When a human operator is involved in a shared control scenario such as in the ball balancing task, (s)he needs to interact with a non-stationary system that tries to predict the human goal and interfere with the control based on its prediction. So it is not clear how long it will take the human to adapt to the system and achieve a high performance. To investigate the human adaptation, extensive experiments has been performed using the ball balancing task. One group tele-operated a robot that that does not interfere with the control (human control condition); the other group controlled a robot that does intention inference and contributes to the net control command as described above (shared control condition). The results indicate that human learning proceeds faster in the shared control condition measured with the performance criteria of task completion time, length of the ball trajectory, the positional error of the ball. This is interesting, because even initially subjects had to deal with a non-stationary partner, they soon learn to exploit the robot partner to achieve a high overall performance.

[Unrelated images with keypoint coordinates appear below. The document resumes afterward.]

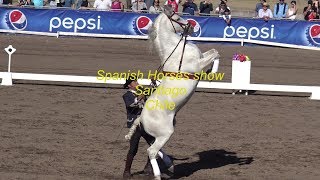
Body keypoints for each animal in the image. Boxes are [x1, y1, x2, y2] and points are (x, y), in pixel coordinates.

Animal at [125, 4, 220, 179]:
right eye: (176, 16)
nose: (192, 26)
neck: (176, 50)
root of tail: (141, 118)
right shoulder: (197, 64)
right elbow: (215, 53)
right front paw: (213, 72)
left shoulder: (201, 57)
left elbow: (214, 51)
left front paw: (211, 71)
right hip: (165, 133)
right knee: (151, 151)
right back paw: (158, 174)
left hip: (157, 134)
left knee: (156, 150)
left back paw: (170, 165)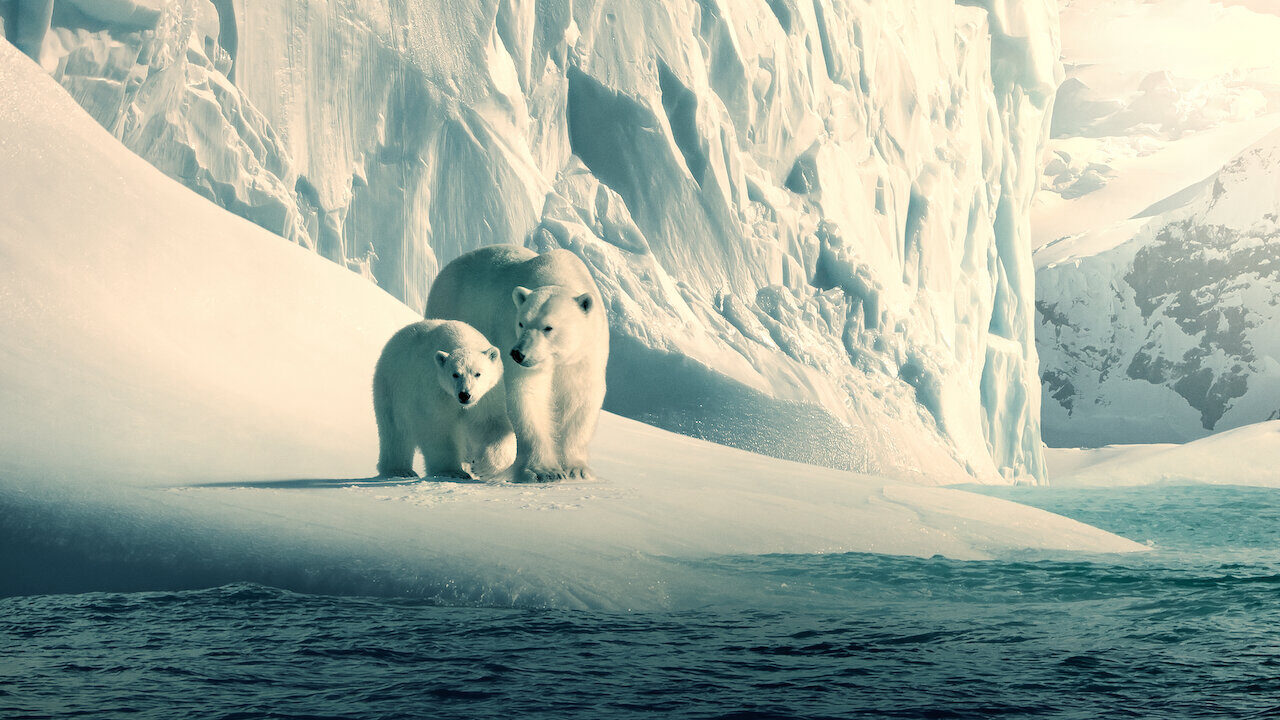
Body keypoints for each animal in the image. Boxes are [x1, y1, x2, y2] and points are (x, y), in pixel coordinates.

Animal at [371, 317, 514, 476]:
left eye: (478, 373)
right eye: (455, 374)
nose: (464, 395)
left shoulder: (486, 396)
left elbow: (489, 422)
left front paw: (482, 467)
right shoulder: (435, 389)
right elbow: (438, 426)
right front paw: (451, 471)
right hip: (391, 387)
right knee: (395, 431)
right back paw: (399, 470)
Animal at [424, 242, 609, 481]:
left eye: (548, 327)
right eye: (521, 323)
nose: (518, 354)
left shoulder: (585, 353)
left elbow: (579, 399)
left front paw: (577, 469)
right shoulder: (509, 334)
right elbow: (527, 394)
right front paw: (544, 471)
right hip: (450, 307)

One effective shared control mechanism that can be used to generate autonomous control policies is the ‘heterogonous control sharing’, where the control channels of the robot and the human are chosen to be orthogonal. In the previous human-robot control settings, the robot and the human have commanded the same control channel, so a ‘weight’ or arbitration between the human and robot has become necessary. However, such a weighting mechanisms is needed in heterogeneous control sharing making it a good choice for robot skill synthesis when such control split can be made. To realize a heterogeneous control sharing system, the so called ‘ball swapping task’ (Moore and Oztop 2012) is chosen which requires a robot hand with dexterous fingers to swap the position of a pair of balls held by the robot hand. The robot finger movements are given the basic autonomy of following an open loop sine wave with constant phase difference between the fingers. This is not at all sufficient to swap the balls. Human entered the control loop by commanding the robot arm (that has the robot hand mounted as its end-effector) by generating the desired position and orientation commands for the hand. Although initially it was not clear whether a human operator can learn to control the robot arm in response to finger and ball states to achieve ball swapping, in a few days an arm policy is discovered by the human operator that facilitates the ball swap, which then is used to synthesize a fully autonomous ball swapping performance.

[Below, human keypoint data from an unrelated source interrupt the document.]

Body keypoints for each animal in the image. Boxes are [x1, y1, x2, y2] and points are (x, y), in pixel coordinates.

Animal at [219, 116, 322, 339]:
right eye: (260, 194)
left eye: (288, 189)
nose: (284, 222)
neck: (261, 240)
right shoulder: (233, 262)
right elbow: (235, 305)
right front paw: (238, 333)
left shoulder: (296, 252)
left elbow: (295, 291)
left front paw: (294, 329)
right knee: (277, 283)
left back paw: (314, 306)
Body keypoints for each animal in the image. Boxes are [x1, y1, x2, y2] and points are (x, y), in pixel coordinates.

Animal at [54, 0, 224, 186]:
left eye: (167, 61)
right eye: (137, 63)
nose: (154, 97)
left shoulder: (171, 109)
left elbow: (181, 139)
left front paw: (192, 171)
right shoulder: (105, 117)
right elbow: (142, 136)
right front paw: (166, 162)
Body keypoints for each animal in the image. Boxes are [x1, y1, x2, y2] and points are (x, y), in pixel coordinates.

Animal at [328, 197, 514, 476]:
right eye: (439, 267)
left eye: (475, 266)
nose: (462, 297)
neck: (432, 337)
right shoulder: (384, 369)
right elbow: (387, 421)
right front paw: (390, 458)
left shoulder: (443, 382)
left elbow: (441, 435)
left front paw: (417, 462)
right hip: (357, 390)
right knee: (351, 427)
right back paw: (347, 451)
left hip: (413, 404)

Overall, in this project several aspects of human in the loop robot control systems are studied. In particular, simultaneous learning of the robot and the human for the aim of autonomous policy synthesis and shared control for obtaining a synergistic performance to surpass what can be achieved by the individual agents alone has been addressed. It is becoming more and more clear that for a robot enabled society, equipping robots with mechanisms to enable them to symbiotically operate with humans is at least as critical as robot autonomy and dexterity. This work made a step towards developing technologies that targets not only autonomous skill generation but also shared control mechanisms that will synergistically combine the skills of robots and humans for better performance. The study of human sensorimotor adaptation for robot control and robot learning is a rich research venue that may potentially lead to paradigm shifts in how robots are programmed, tested and deployed in everyday life. In particular, we may see robotic trainers as a new employment area where employees use their sensorimotor adaptation capacity to train robots. In fact, expert crane operators who must tune their sensorimotor skills to perform precisely and robustly are always on the high demand. Likewise, the need for master remote flight operators for the unmanned aerial vehicles are on the rise. It is not difficult to imagine that these expert operators of today will be transformed into the ‘robot trainers’ of the near future as the socio-economic impact of the research direction that the Converge project has contributed.